18. O hâlde, somut uyuşmazlığın çözüm yeri adli yargı olduğundan mahkemece işin esasına girilerek sonucuna göre bir karar verilmelidir.

19. Öte yandan, dava tarihi “29.08.2013” olmasına rağmen direnmeye ilişkin karar başlığında “30.03.2015” olarak yazılması mahallinde düzeltilebilir maddi hata olarak değerlendirilmiş ve bozma nedeni yapılmamıştır.

20. Hâl böyle olunca; yerel mahkemece Hukuk Genel Kurulunca da benimsenen Özel Daire bozma kararına uyulması gerekirken, önceki kararda direnilmesi usul ve yasaya aykırıdır.

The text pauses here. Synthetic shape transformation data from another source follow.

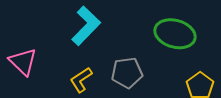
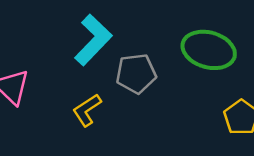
gray pentagon: (127, 73) -> (136, 74), moved

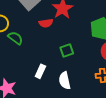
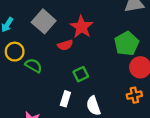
green square: (67, 50) -> (81, 74), moved

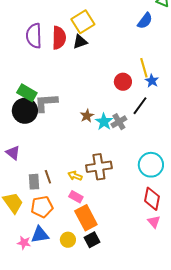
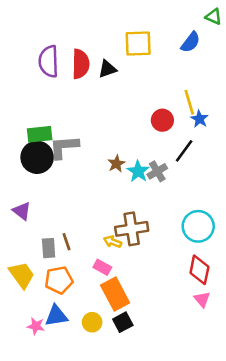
yellow square: (83, 22) -> (138, 43), moved, turned 30
green rectangle: (27, 93) -> (40, 134), turned -36
yellow arrow: (75, 176) -> (113, 242), moved

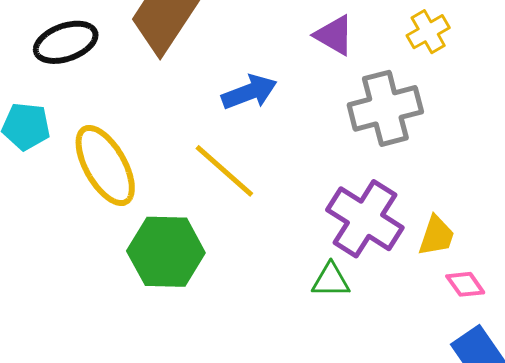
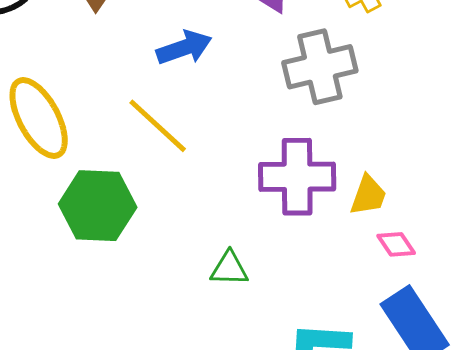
purple cross: (365, 219) -> (297, 177), turned -34
green triangle: (331, 280) -> (229, 269), moved

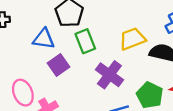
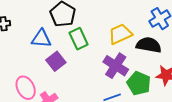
purple cross: (109, 75) -> (116, 66), moved

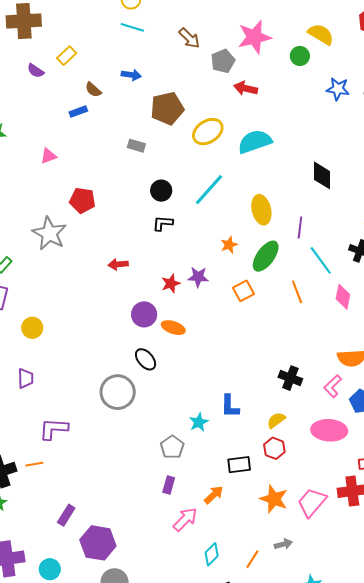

21. Bu nedenle direnme kararı bozulmalıdır.

IV. SONUÇ:

Açıklanan nedenlerle;

Davacı vekilinin temyiz itirazlarının kabulü ile direnme kararının Özel Daire bozma kararında gösterilen nedenlerden dolayı 6100 sayılı Hukuk Muhakemeleri Kanunu’nun geçici 3. maddesi atfıyla uygulanmakta olan 1086 sayılı Hukuk Usulü Muhakemeleri Kanunu’nun 429. maddesi gereğince BOZULMASINA,

İstek hâlinde temyiz peşin harcının yatırana geri verilmesine,

Aynı Kanun’un 440/III-1. maddesi gereğince karar düzeltme yolu kapalı olmak üzere, 23.11.2021 tarihinde oy birliği ile kesin olarak karar verildi.